La segunda dificultad es la del cálculo sobre las futuras consecuencias electorales de los pactos de gobierno. ¿Qué precio se pagará en las próximas elecciones por el acuerdo con el rival? ¿Quién se comerá a quién? Paradójicamente, el peor adversario siempre es el que se tiene más cerca programáticamente y con quién se compite más directamente por el voto. De manera que los pactos de ahora se ven más condicionados por los cálculos sobre los resultados de futuro que sobre las posibles dificultades de compartir el gobierno. Tanto, que finalmente se preferirá un pacto contra-natura que excluya el competidor directo -y, por tanto, con el que sería más fácil compatibilizar programas de gobierno-, pero que sume un mal socio de gobierno que no haga sombra en el futuro. Huelga decir que los errores de cálculo en estas apuestas suelen provocar futuras derrotas monumentales.

Y, claro, no se entiende nada sin el factor humano. La desconfianza personal entre líderes escondida en los repliegues más profundos del inconsciente; la ambición alimentada en la lucha por controlar el propio partido y que siempre es la más feroz; los obstáculos que provoca el resentimiento de los compañeros que han quedado derrotados por el camino; las únicas y quizá últimas oportunidades para llegar al poder; la imposibilidad de un retorno cómodo al mercado laboral... Se trata, pues, de todo lo que está determinado por la condición humana más frágil, a menudo miserable, siempre opaca, y que si se manifiesta lo hace de manera perversa a través del rumor, la maledicencia o el impúdico espectáculo mediático.

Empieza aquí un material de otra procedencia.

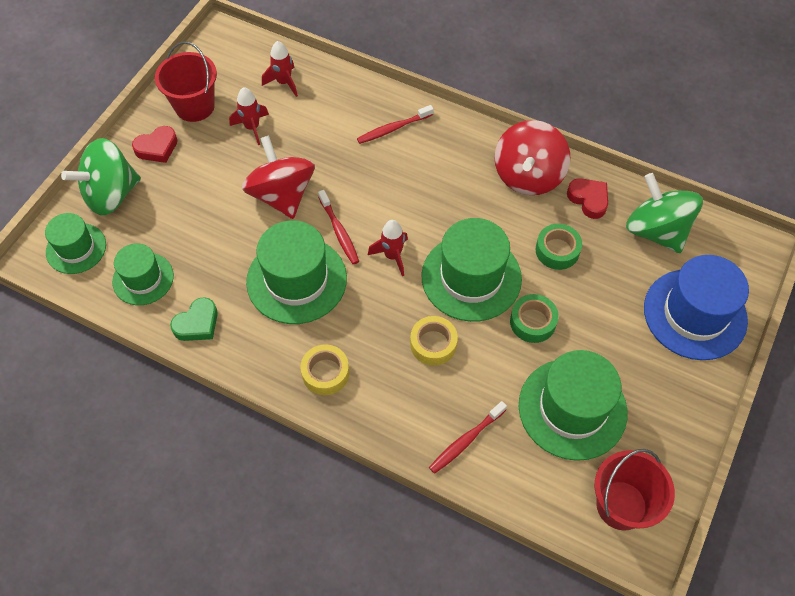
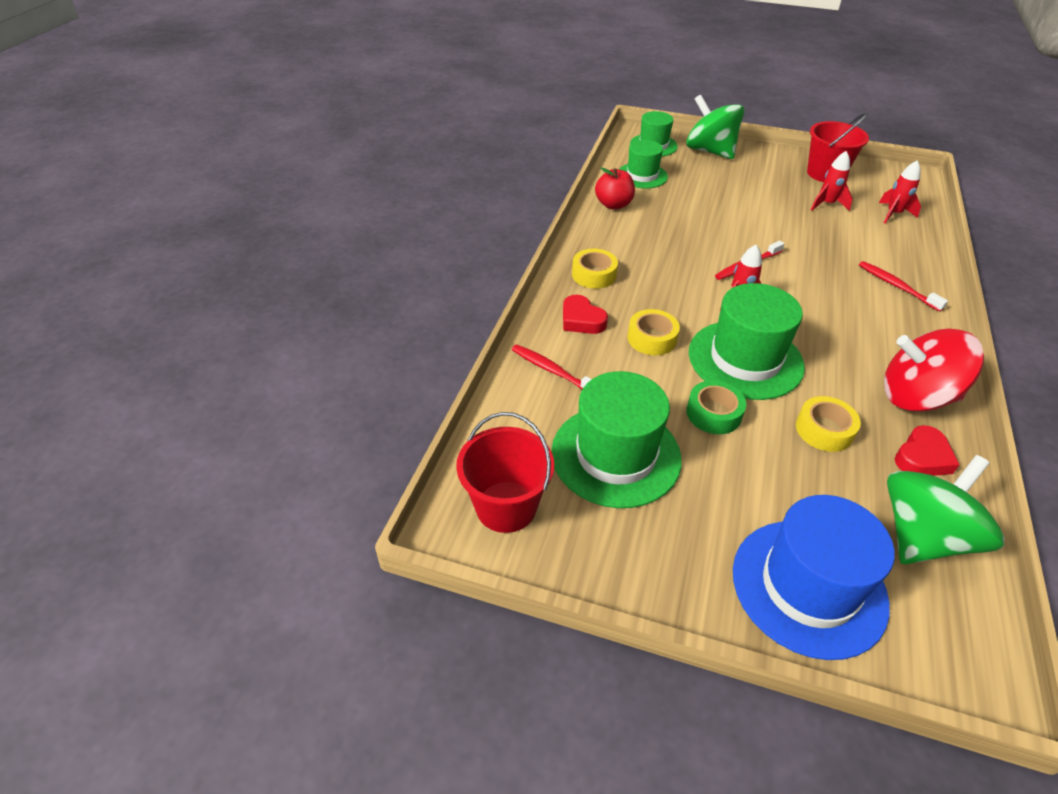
camera: 80 degrees right, 15 degrees down
(157, 148) = (768, 163): red heart -> red heart (581, 320)
(197, 324) = (613, 205): green heart -> red apple
(282, 195) = (765, 229): red spinning top -> none
(296, 280) = (680, 248): green hat -> none
(557, 250) = (824, 430): green tape -> yellow tape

Todo ello se acompaña con grandes declaraciones de voluntad de servicio, de vocación patriótica y de fidelidad al voto del electorado, cosa que acaba de marear la perdiz. Pero que no nos engañen. Lo que pasó en Cataluña primero y ahora el resultado en España de la apuesta de Pedro Sánchez habrá que interpretarlo, también, a la luz de estos tres determinantes. Sólo así se explica que los acuerdos de gobierno entre PSOE y C 's no incluyan los principales desafíos políticos y que fuercen declaraciones tan enfáticas como de imposible materialización. Y mañana será otro día. ¡Qué rápido que se han encontrado la vieja y la nueva política!